Not quite a forgotten area, Jura receives just a tiny part of the 89 million annual visitors to France. Therefore, in a world where practically no place seems pristine anymore, this little corner of eastern France genuinely does. It's a mosaic of vineyards, rolling hills, and farms, nestled between Burgundy and Switzerland. The soil climbs gradually into craggy outcrops and waterfalls along its eastern boundary, creating a scene that is at once pastoral and spectacular.

I visited Jura on the invitation of Neal Rosenthal, a wine importer and distributor headquartered in New York City, who took me there on a trip organized by his firm, Mad Rose Journeys. Rosenthal was among the first wine importers in the late 1970s to curate a collection of wines that spoke to a common aesthetic. He searched for vineyards in France and Italy that were owned by families and grown using organic or biodynamic methods. Rosenthal was on the hunt for wines that reflected the "terroir" (a French term for the characteristics of a certain region). While the idea is now commonplace, it was revolutionary at the time, at least in the United States. As time went on, he established Mad Rose Specialty Foods to import things like sun-dried tomatoes, flower-specific honeys, ancient-grain flour, and other artisanal items that reflected this philosophy. Through Mad Rose Journeys, he's closing the loop by facilitating visits to the producers and craftspeople he's sought out over the years, many of whom don't normally welcome tourists.

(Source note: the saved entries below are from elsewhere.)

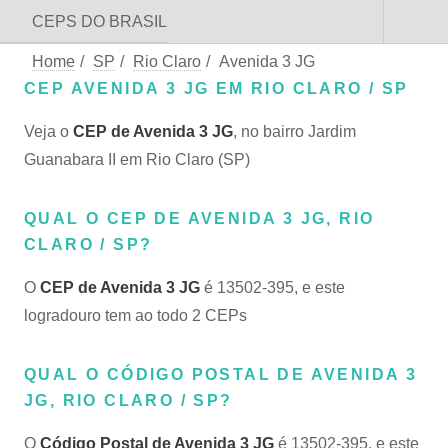
CEPS DO BRASIL
Home
/
SP
/
Rio Claro
/
Avenida 3 JG
CEP AVENIDA 3 JG EM RIO CLARO / SP
Veja o
CEP de Avenida 3 JG
, no bairro Jardim
Guanabara II em Rio Claro (SP)
QUAL O CEP DE AVENIDA 3 JG, RIO
CLARO / SP?
O
CEP de Avenida 3 JG
é 13502-395, e este
logradouro tem ao todo 2 CEPs
QUAL O CÓDIGO POSTAL DE AVENIDA 3
JG, RIO CLARO / SP?
O
Código Postal de Avenida 3 JG
é 13502-395, e este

Never having visited Jura previously was a huge oversight on my part since the region produces some of France's finest wines. They are manifestations of a custom that has persisted over the course of centuries, undiluted by mass manufacturing or global trends. But for many years, hardly anyone outside the area purchased these wines, which is odd given that Beaune, the center of Burgundy, is barely an hour away by vehicle. World-class wines made from Burgundian grapes like chardonnay and pinot noir may be found in Jura for far lower prices than comparable Burgundy bottles.
As an added bonus, wines produced from Jura's native grapes (the ones commemorated with political graffiti and street names) may be very exceptional. That's in part because of how white wines are typically made, whereby the winemaker lets yeast grow on the wine's surface while it's aging in the barrel. Under a veil (or "sous voile") winemaking produces wines with a characteristic savory, salty, oxidized flavor.
Even though the typical response from the sommeliers he tried to sell to was something along the lines of "Sorry, buddy, these are just too dang odd," Rosenthal persisted as one of the first American importers to truly advocate Jura's wines in the mid-1990s. (It takes time to adjust to sous voile wines.)
When I visited Michel Gahier, a Jura vigneron whose wines Rosenthal imports, in the sleepy little town of Montigny-lès-Arsures, he reminisced about those simpler times. Gahier's long-term perspective made sense, given that he claimed his family had been in the area since 1525. Behind a plain wooden door on the main street (I use that term loosely; the town's population is 275), you'll find his little vineyard. A little room with stone walls and an ancient table and chairs awaited me to the left as soon as I stepped inside. A row of empty bottles littered the top of a low cabinet. A vintage advertisement for Absinthe Parisienne hung on one wall, depicting a roué with a pointed hat and ruffled collar reaching for the derriere of a lovely redhead in a plunging dress as she drinks absinthe. Bois donc, tu verras après" (roughly, "Drink it and you'll see") was the caption.